Our guide was a 38 year old short stout Mayan, Lebanese, mixed guy (looked more Lebanese) named Edward who was very strange to talk with. He spoke slow and had a softness in his voice, sometimes like he was telling a mysterious story, like a mystic; or the way you lower and soften your voice when you’re telling a kid a scary story. His eye and mind seemed to be a separate thing from the person who was talking. For example the way he would look at my hat and tattoo and shift his eyes over to one of the girls and look them over and read them (flirting with them in his creepy way and grabbing only Ashley’s hand to help her during the hard parts of the cave) as he was talking all about the jungle, it was like his body and mouth were already trained to move and speak while his mind and eyes lived their own separate life at the same time. He was like two people. I don’t know, it’s really weird and weird to explain.

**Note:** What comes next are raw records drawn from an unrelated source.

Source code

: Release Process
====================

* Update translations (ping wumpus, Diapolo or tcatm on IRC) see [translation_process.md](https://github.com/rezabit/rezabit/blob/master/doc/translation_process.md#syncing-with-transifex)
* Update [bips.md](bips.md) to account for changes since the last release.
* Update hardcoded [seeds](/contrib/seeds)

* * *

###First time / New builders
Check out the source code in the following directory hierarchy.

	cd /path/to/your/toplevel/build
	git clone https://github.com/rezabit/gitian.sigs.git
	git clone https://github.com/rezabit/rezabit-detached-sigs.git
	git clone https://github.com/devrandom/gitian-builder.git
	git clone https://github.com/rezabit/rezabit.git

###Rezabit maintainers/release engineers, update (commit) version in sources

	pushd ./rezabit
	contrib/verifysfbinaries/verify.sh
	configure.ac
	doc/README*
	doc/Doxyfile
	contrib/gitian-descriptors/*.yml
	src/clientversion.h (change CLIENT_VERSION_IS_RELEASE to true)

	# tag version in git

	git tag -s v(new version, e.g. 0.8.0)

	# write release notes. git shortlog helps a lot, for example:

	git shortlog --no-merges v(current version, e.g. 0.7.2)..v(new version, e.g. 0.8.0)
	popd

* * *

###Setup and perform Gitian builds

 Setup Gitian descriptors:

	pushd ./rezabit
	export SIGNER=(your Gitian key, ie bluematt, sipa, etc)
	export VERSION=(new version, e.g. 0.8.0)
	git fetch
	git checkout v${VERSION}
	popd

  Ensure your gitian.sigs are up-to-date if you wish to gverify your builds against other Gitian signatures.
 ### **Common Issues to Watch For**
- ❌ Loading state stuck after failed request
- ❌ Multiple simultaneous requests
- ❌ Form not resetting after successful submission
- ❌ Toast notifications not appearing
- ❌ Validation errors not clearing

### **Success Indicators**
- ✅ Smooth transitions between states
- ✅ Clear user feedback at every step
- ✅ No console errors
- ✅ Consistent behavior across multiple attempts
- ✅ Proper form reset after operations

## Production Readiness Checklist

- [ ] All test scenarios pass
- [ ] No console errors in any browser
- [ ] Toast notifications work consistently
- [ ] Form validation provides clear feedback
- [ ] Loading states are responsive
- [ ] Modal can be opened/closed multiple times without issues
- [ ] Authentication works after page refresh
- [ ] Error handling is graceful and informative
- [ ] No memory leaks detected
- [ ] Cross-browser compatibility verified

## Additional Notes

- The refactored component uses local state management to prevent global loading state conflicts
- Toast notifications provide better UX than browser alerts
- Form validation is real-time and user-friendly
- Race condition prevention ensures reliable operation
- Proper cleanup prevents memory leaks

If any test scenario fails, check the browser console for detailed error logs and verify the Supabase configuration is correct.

We walked through the jungle for 45 minutes to reach the cave entrance; crossed the river a few times; ate some termites that tasted like carrot; heard the bone chilling roar of howler monkeys in the distance; walked in the rain and finally reached Actun Tunichil Muknal: The Cave of the Crystal Sepulchre: Xibalba — the slippery stone steps leading down to the almost bright, yet opaque, blue pool of cool water leading into the mouth of the cave, we walked down them with our hardhats fixed with headlamps and jumped in. Ooooh the water was cool, cenote cool. There were tiny fish swimming in it. We had to swim through the first twenty feet of the cave entrance to get to a point where we could stand on the rocks beneath the water.

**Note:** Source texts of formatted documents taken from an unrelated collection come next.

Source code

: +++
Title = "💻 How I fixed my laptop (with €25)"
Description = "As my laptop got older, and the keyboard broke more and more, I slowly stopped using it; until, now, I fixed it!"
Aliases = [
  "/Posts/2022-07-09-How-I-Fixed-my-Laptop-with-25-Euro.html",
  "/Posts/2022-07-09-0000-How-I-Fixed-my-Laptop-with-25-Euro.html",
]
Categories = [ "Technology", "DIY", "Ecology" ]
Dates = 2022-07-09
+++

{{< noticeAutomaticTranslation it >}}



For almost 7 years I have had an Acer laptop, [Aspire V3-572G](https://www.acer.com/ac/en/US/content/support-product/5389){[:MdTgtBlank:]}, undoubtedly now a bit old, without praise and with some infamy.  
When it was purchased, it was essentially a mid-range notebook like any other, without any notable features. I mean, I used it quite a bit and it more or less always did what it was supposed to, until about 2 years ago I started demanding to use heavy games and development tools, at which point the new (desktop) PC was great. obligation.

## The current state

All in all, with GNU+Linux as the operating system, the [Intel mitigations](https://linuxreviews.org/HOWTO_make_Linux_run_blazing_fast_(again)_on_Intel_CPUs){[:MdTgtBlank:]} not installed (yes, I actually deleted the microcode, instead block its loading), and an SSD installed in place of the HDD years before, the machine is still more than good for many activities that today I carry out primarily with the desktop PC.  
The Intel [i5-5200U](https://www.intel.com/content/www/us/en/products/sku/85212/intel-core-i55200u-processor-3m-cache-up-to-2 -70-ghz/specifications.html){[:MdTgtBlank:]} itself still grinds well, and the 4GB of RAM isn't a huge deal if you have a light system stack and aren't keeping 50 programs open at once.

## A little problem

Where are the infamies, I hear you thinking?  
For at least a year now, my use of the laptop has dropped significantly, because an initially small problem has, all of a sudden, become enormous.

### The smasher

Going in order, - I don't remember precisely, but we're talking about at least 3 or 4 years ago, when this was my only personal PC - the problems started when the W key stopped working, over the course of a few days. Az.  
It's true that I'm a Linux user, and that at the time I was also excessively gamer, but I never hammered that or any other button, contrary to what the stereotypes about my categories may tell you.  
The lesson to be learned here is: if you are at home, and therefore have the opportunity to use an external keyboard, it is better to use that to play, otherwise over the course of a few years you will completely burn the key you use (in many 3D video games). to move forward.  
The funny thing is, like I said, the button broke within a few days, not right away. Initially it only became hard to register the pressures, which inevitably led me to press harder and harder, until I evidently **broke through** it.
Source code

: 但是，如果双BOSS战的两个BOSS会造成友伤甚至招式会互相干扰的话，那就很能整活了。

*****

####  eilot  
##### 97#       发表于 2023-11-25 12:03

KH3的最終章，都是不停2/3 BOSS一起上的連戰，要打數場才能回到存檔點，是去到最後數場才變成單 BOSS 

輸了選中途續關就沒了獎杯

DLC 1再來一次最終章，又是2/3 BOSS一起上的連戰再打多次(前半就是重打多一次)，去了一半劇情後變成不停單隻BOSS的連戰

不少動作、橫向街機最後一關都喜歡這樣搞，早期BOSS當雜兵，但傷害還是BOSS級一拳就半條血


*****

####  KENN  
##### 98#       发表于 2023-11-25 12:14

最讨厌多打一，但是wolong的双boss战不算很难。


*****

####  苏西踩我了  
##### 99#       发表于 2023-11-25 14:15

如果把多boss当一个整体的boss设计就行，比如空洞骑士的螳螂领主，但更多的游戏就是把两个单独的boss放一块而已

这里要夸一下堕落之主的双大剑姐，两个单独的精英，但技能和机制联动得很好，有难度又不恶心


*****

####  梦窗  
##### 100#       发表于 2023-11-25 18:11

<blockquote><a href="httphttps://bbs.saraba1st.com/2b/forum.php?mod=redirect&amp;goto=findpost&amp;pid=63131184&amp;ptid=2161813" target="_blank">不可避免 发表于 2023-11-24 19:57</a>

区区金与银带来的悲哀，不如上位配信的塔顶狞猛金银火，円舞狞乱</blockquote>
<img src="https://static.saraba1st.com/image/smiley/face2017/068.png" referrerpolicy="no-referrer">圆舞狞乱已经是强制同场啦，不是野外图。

It was a three hour tour up and back, through ankle, knee, waist and chest high water; among sparkling milkbuttery stalactites and stalagmites; squeezing through crevices barely wide enough to fit through; climbing over rocks and crouching beneath them; beneath bats which hung upside down or flitted about any time our lights bothered them; darkness outside of the four headlamps illuminating the path in front of us; the sound of water flowing; into huge wide open cathedral like chambers, the formations forming silhouettes of ancient Mayan priests and old ladies against the wall when our lamps shone on them; lights out and it’s pitch black, the darkest black I’ve ever seen, you close your eyes you open your eyes and it isn’t any different and they never adapt to the darkness, you can’t see your hand right in front of your face and no matter how hard you try, how hard you stretch those pupils you never see light, shapes, forms, only darkness. That’s Xibalba, the Mayan portal to the underworld.

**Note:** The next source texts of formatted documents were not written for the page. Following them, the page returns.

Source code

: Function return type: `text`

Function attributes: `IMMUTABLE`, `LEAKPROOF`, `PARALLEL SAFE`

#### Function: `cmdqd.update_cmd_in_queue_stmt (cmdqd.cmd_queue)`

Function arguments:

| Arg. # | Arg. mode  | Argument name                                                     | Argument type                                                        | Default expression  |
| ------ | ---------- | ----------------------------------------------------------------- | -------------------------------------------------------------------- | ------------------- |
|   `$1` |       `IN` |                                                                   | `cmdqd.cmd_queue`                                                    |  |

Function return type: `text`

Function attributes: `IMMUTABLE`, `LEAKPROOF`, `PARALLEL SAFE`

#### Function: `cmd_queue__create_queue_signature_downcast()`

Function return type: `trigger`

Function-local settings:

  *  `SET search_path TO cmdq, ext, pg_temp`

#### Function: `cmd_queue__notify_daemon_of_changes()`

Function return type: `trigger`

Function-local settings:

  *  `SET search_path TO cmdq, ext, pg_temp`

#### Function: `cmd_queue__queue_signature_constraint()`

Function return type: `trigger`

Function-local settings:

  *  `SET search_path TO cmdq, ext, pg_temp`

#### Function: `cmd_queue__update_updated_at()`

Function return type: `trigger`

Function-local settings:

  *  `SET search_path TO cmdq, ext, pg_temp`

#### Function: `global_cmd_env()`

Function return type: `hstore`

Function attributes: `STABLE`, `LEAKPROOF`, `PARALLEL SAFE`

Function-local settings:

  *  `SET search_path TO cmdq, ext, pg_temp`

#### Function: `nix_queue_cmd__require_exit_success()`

We pushed on to the finale where we took off our shoes and walked and climbed through the dry part of the cave barefoot, looking at shards of pottery and human bones, skulls; offerings and sacrifices; and the finally to the final resting place of a complete skeleton, the crystal maiden, a young girl calcified into the cave floor. The IDEA of the sacrifices and the offerings, the idea that Mayan high priests held court in that cave with flickering torches and chants and rituals and hallucinogens was bigger to me than actually seeing the artifacts and bones.

We left the way we came, me behind Ashley almost the entire way, her little waist and wet thin cream colored pants that revealed the panties underneath and clung so tight to her butt; her cold goosebumps shivering and poor balance that had me so badly wanting to help her and put my arms around her waist and pick her up over the hard parts (no different than creepy Edward I guess huh — though toward the end she was talking quite a bit to me, nice girl anyway). We swam out of the mouth of the cave much quicker than it took us to complete the journey in. We walked the jungle trail back to the parking lot and ate a simple meal (tortilla, deli slices, cheese, bell pepper, tomato, chili, chips) along with rum punch.

Back at the hostel, exhausted, at night time, I finished the night once again drinking and getting high playing cards (and I got a bit too high this time; though not too high that when this black Canadian guy Jamique that we’d been chumming with brought back a plate of stewed chicken rice and beans, I went out and bought a plate of my own, not even hungry either I just wanted the flavors). The next morning was the last I’d see of my good friends Jamie and Krissie until Flores Guatemala.